* EXERCISE
Report each line of the entries below that includes "FRITZING".

* DATA EXTRACTS

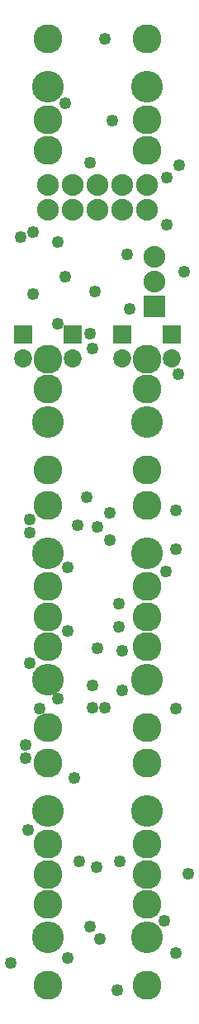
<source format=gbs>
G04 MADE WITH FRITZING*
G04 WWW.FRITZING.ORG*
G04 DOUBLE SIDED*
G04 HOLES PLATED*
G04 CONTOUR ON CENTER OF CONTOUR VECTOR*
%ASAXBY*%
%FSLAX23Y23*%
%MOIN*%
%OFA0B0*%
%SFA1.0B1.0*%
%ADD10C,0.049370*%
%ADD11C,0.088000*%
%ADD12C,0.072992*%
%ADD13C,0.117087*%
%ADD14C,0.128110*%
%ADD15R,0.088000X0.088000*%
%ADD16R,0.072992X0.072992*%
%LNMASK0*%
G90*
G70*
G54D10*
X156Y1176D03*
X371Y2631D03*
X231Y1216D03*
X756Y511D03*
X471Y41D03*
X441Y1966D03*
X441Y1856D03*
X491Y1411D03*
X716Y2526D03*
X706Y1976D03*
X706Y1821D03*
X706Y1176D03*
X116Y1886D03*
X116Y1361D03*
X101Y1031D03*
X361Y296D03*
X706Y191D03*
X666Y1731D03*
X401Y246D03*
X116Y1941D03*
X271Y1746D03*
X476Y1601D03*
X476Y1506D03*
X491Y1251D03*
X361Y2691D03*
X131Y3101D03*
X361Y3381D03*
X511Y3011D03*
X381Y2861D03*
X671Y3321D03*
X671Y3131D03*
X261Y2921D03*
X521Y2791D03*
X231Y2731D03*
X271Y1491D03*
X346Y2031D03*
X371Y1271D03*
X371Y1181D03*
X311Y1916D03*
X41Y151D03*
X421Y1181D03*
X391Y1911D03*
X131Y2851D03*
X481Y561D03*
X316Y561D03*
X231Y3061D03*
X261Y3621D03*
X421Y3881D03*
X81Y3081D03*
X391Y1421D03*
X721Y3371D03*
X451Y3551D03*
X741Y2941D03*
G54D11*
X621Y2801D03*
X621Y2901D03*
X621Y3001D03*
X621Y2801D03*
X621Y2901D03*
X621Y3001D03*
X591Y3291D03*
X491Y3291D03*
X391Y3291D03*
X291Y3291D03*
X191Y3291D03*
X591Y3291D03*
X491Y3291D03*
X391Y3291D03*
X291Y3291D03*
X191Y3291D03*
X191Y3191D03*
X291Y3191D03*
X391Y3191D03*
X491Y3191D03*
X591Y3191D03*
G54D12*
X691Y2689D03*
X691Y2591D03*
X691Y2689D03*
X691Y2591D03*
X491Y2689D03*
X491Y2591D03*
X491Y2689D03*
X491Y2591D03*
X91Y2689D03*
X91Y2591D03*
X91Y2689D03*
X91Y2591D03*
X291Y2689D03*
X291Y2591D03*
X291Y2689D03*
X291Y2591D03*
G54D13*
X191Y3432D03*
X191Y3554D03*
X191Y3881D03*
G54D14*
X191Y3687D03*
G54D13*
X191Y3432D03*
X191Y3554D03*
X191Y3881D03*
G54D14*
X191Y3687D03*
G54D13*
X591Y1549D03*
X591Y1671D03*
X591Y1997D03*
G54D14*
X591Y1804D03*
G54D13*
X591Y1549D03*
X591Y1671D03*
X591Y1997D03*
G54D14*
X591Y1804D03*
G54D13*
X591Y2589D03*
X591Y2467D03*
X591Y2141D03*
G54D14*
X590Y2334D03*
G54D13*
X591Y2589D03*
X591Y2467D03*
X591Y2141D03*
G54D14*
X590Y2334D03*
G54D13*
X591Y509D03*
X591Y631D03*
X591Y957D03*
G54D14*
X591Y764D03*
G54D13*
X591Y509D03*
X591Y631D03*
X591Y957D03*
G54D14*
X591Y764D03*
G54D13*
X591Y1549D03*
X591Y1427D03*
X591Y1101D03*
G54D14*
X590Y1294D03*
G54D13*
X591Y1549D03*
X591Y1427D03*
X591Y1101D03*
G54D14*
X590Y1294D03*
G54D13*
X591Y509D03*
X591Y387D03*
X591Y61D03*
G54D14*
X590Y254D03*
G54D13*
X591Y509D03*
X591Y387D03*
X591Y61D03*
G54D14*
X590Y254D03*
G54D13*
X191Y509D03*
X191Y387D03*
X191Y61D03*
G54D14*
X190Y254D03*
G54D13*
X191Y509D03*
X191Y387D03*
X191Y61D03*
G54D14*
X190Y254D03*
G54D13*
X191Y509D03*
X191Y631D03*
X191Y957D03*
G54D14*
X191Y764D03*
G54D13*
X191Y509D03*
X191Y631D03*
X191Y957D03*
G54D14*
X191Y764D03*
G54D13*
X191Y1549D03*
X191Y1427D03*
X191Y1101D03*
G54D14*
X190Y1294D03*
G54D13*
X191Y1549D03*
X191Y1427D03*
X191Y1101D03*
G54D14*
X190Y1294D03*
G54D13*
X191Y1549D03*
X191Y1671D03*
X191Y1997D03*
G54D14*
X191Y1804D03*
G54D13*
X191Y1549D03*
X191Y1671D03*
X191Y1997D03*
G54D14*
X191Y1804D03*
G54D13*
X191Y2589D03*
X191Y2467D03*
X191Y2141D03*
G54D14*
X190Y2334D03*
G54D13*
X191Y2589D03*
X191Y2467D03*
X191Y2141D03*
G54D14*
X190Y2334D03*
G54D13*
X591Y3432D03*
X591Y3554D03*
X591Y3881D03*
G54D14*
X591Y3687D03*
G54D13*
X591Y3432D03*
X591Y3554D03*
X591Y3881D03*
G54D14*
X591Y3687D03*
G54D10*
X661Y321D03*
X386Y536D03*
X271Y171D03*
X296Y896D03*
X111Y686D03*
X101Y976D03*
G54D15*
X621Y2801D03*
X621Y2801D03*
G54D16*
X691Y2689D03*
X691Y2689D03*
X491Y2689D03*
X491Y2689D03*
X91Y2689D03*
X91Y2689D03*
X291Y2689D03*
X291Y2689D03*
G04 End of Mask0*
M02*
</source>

* ANSWER TO THIS EXERCISE
G04 MADE WITH FRITZING*
G04 WWW.FRITZING.ORG*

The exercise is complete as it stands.